Bunu sizlere bir metaforla açıklamak istiyorum,
Kolektif bilinçdışını bir ormanın altında bulunan *mycelium ağı* olarak hayal edelim. Mycelium, mantarların toprak altında oluşturduğu ince ve geniş ağdır ve bitkiler arasında bilgi ve besin iletimi sağlar. Ormandaki her bir ağaç, bireyleri temsil eder. Bu ağaçlar, kendi kök sistemlerine ve bireysel bilinçlerine sahiptir. Aynı zamanda her bireyin kendi deneyimleri ve kişisel bilinçdışı dünyası vardır. Mycelium ağı ağaçları birbirine bağlayan geniş ve karmaşık bir yapıdır. Kolektif bilinçdışını temsil eder. Mycelium ağı, ormandaki tüm ağaçları besler ve bilgi aktarır, tıpkı kolektif bilinçdışının, bireyler arasında ortak semboller ve mitler aracılığıyla bilgi ve deneyim aktardığı gibi. Kurulan ortak bağlar tüm ormanı birleştirir ve güçlü kılar.

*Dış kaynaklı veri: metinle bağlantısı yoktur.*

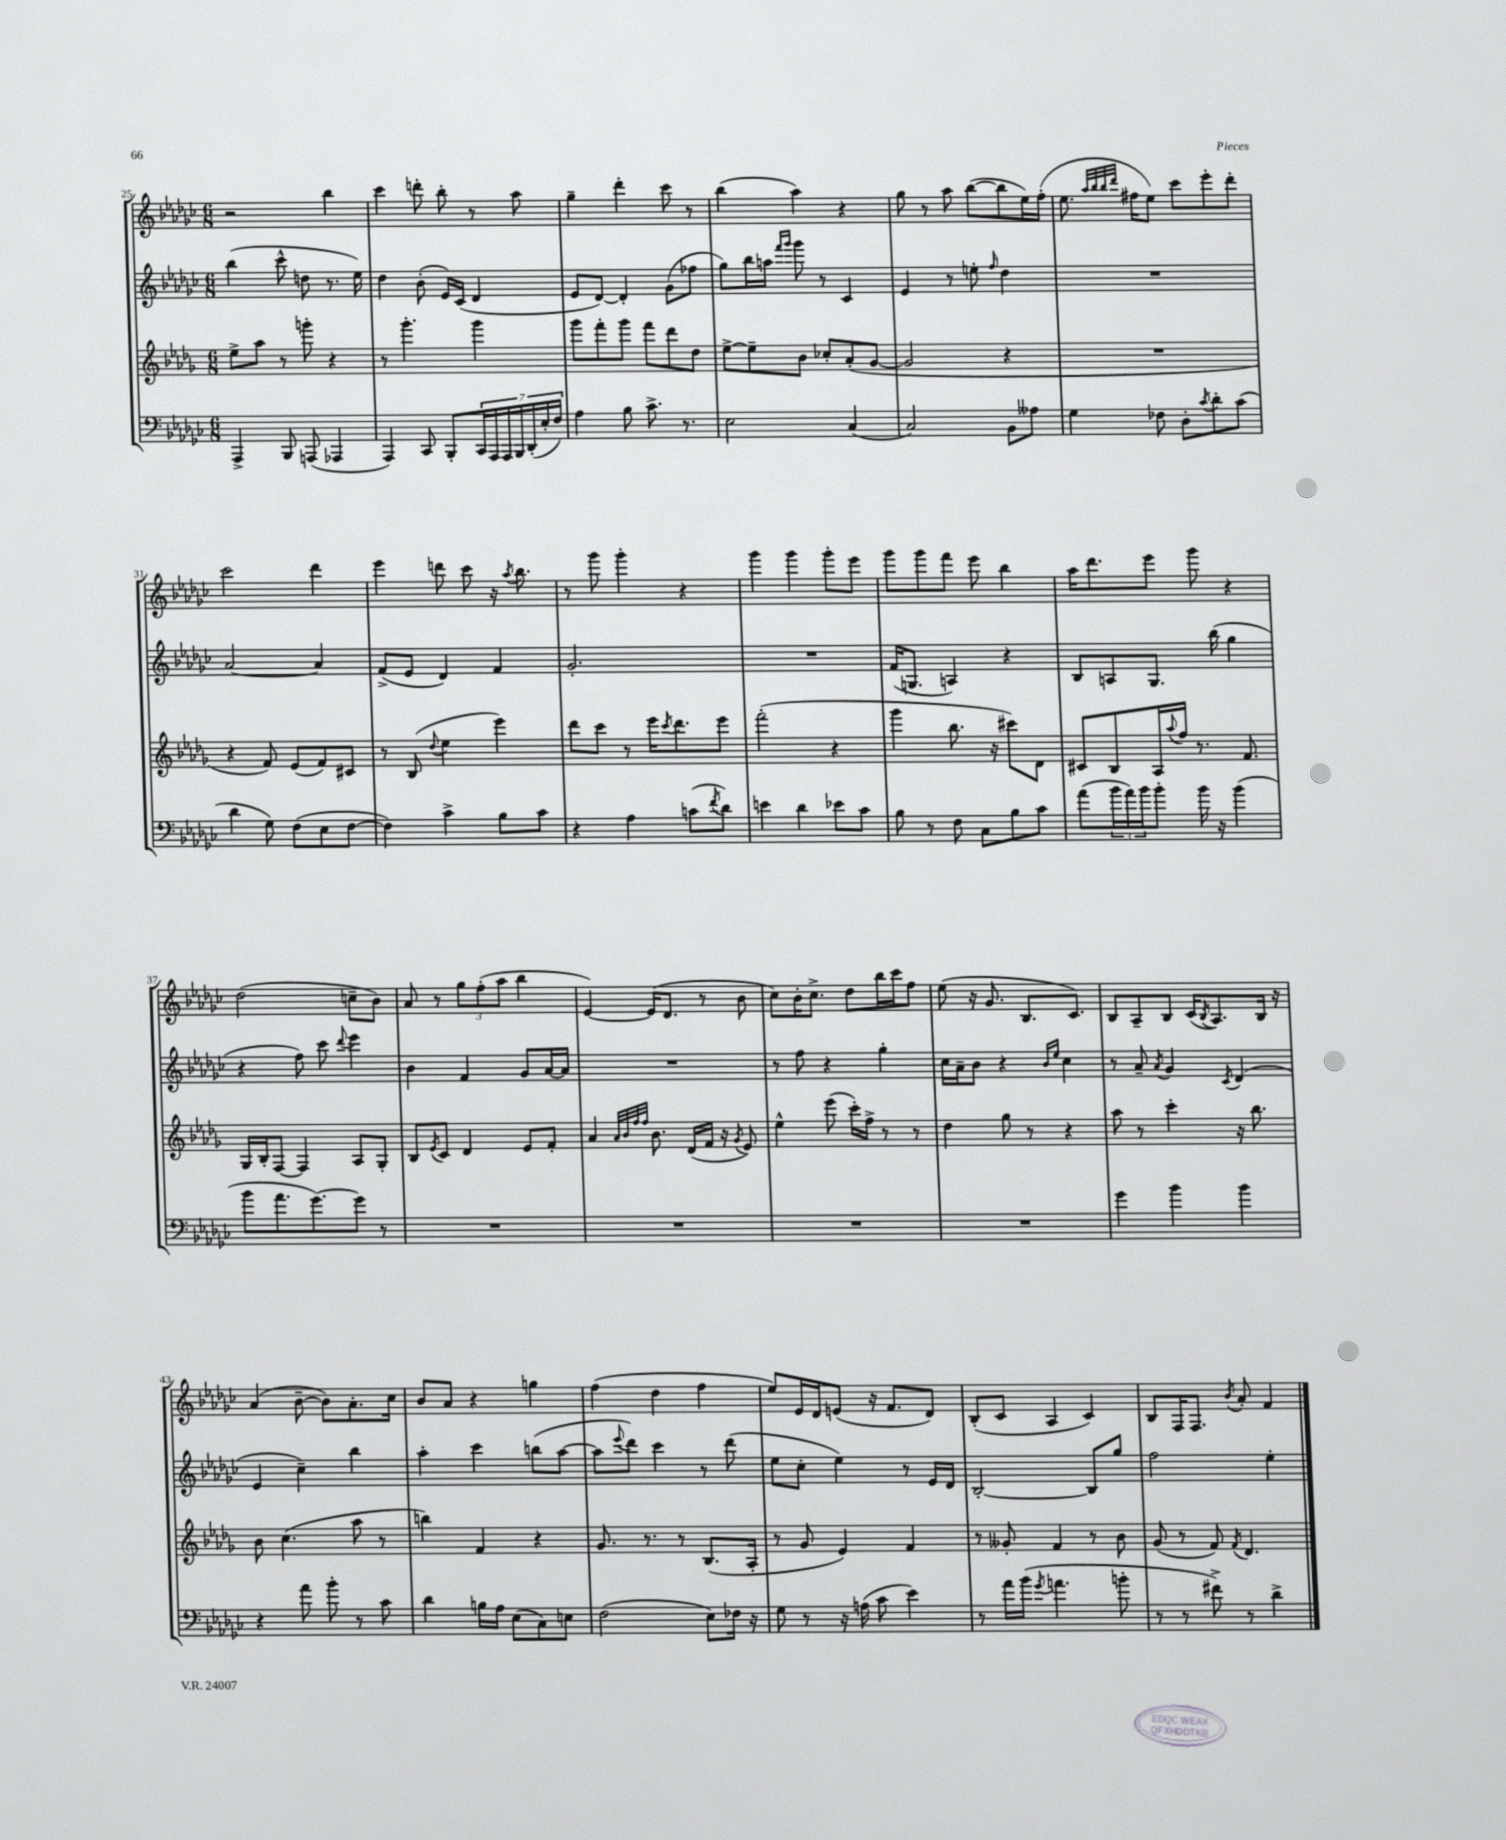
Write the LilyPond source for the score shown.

<<
\new StaffGroup <<
\new Staff = "s0" {
    \clef treble \key ges \major \numericTimeSignature \time 6/8
    r2 bes''4 |
    ces'''4 d'''8-. bes''8-. r8 aes''8 |
    ges''4-- des'''4-. ces'''8 r8 |
    bes''4( aes''4) r4 |
    ges''8 r8 aes''8 bes''8~( bes''8 ees''16) f''16-.( |
    ees''8. \grace { aes''32 bes''32 bes''32 des'''32 } fis''16 ees''8) ces'''8 ees'''8-. des'''8-. |
    ces'''2 des'''4 |
    ees'''4 d'''8 ces'''8 r16 \acciaccatura { aes''8 } bes''8. |
    r8 ges'''8 ges'''4-. r4 |
    ges'''4 ges'''4 ges'''8-. ees'''8 |
    ges'''8 ges'''8 f'''8 ees'''8 bes''4 |
    aes''16 des'''8. ees'''8 ges'''8 r4 |
    des''2( c''8-- bes'8) |
    aes'8 r8 \tuplet 3/2 { ges''8 f''8-.( aes''8 } bes''4 |
    ees'4~) ees'16( des'8. r8 bes'8 |
    ces''8) bes'16-. ces''8.-> des''8 bes''16 ces'''16 f''8 |
    ees''8( r16 ges'8. bes8. ces'8.) |
    bes8 aes8-- bes8 ces'16( \acciaccatura { bes8 } aes8.) bes16 r16 |
    aes'4( bes'8~-- bes'8) aes'8.-. ces''16 |
    bes'8 aes'8 r4 g''4 |
    f''4( des''4 f''4 |
    ees''8) ees'16 des'16 e'8( r16 f'8. des'8) |
    bes8-.( ces'8 aes4 ces'4) |
    bes8 f16 f8. \acciaccatura { bes'8 } aes'8-. f'4 \bar "|." |
}
\new Staff = "s1" {
    \clef treble \key ges \major \numericTimeSignature \time 6/8
    bes''4( ces'''8-^ d''8 r8. ees''16) |
    des''4 bes'8-.( ees'16) ces'16( des'4 |
    ees'8 des'8~) des'4-. ges'8( fes''8 |
    ges''8) bes''16 a''16 \grace { f'''16 ges'''16 } ges'''8 r8 ces'4 |
    ees'4 r8 e''8-. \grace { f''16 } des''4 |
    R2. |
    aes'2~ aes'4 |
    f'8->( ees'8 des'4) f'4 |
    ges'2.-. |
    R2. |
    f'16( g8. a4) r4 |
    bes8 a8 ges8. bes''16( ges''4 |
    r4 f''8) ces'''8 \appoggiatura { des'''8 } ees'''4 |
    bes'4 f'4 ges'8 aes'16~ aes'16 |
    R2. |
    r8 f''8 r4 ges''4-. |
    ces''16 aes'16-- bes'8 r4 \grace { bes'16 ees''16 } ces''4 |
    r8 aes'8-- \acciaccatura { aes'8 } ges'4 \acciaccatura { ces'8 } des'4( |
    ees'4 ces''4--) bes''4 |
    aes''4-. ces'''4 b''8( aes''8~ |
    aes''8 \appoggiatura { ees'''8 } des'''8) ces'''4 r8 des'''8( |
    ees''8 ces''8-. ees''4) r8 ees'16 des'16 |
    bes2~-. bes8 ges''8 |
    f''2 ees''4-. \bar "|." |
}
\new Staff = "s2" {
    \clef treble \key des \major \numericTimeSignature \time 6/8
    ees''8-> aes''8 r8 g'''8-. r4 |
    r8 ges'''4.-. ges'''4 |
    ges'''8 f'''8-. ges'''8 f'''8 des'''8 des''8 |
    ees''8~-> ees''8-- bes'8 ces''8-. aes'8-.( ges'8~ |
    ges'2 r4 |
    R2. |
    r4 f'8) ees'8( f'8) cis'8 |
    r8 bes8( \appoggiatura { des''8 } ees''4 ees'''4) |
    des'''8 c'''8 r8 ees'''16 \acciaccatura { c'''8 } des'''8. ees'''8 |
    f'''2-.( r4 |
    ges'''4 bes''8. r16 cis'''8) des'8 |
    cis'8 bes8 aes16 \appoggiatura { aes''8 } f''16 r8. f'8. |
    ges16 bes16-. f8~ f4 aes8 ges8-. |
    bes8 \acciaccatura { ees'8 } c'8 des'4 ees'8 f'8-. |
    aes'4 \grace { aes'32 bes'32 f''32 f''32 } bes'8. des'16( f'16 r16 \acciaccatura { ges'8 } ees'8) |
    ees''4-^ ees'''8( c'''16-.) f''16-> r8 r8 |
    des''4 ges''8 r8 r4 |
    aes''8 r8 c'''4-. r16 bes''8. |
    bes'8 c''4.( aes''8 r8 |
    b''4) f'4 r4 |
    ges'8. r8. r8 bes8.( aes16-. |
    r8 ges'8 ees'4) f'4 |
    r8 geses'8-. f'4 r8 bes'8 |
    ges'8( r8 f'8) \acciaccatura { f'8 } des'4. \bar "|." |
}
\new Staff = "s3" {
    \clef bass \key ges \major \numericTimeSignature \time 6/8
    aes,,4-> bes,,8 a,,8( aes,,4 |
    aes,,4) ces,8 bes,,8-. \tuplet 7/4 { ces,16 aes,,16 aes,,16 bes,,16 des,16-.( ees16-. f16) } |
    aes4 bes8 ces'8.-> r8. |
    ees2 ces4( |
    ces2) bes,8 aeses8 |
    ges4 fes8 des8-. \acciaccatura { ces'8 } des'8-. ces'8( |
    des'4 ges8) f8( ees8 f8~ |
    f4) ces'4-> bes8 ces'8 |
    r4 aes4 c'8( \acciaccatura { f'8 } des'8) |
    e'4 des'4 ees'8 ces'8 |
    bes8 r8 f8 ces8 bes8 ces'8 |
    aes'8( \tuplet 3/2 { bes'16 aes'16) bes'16 } bes'8-. bes'16 r16 bes'4( |
    bes'8 aes'8. ges'8.~) ges'8 r8 |
    R2. |
    R2. |
    R2. |
    R2. |
    ges'4 bes'4 bes'4 |
    r4 aes'8 bes'8-. r8 ces'8 |
    des'4 b16 aes16 ees8( ces8) e8 |
    f2( ees8) fes16 r16 |
    ges8 r8 r16 a16( ces'8 ees'4) |
    r8 aes'16 bes'16( \acciaccatura { ges'8 } a'4. b'8-. |
    r8 r8 fis'8->) r8 des'4-> \bar "|." |
}
>>
>>
\layout { \context { \Score currentBarNumber = #25 } }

Benzer şekilde, kolektif bilinçdışı, tüm insanları ortak bir psikolojik geçmiş ve semboller ağı ile birbirine bağlar.
Bu metafor, bireylerin kendi bilinç ve bilinç dışlarıyla bağlantılı olmalarının yanı sıra, daha geniş bir insanlık ağına da bağlı olduklarını ve bu ortak ağın, bireysel ve toplumsal deneyimlerimizi nasıl şekillendirdiğini anlamamıza yardımcı olabilir.
Özetle, Jung insanların gösterdiği davranış, duygu ve düşüncelerin yalnızca bireyin kendi deneyimlerine ya da geçmiş yaşantılarına dayanmadığını belki de bunların arkasında bireyin atalarından miras kalan duygu, düşünce, davranış ya da bir içgücüdünün olabileceğini bizlere göstermiştir.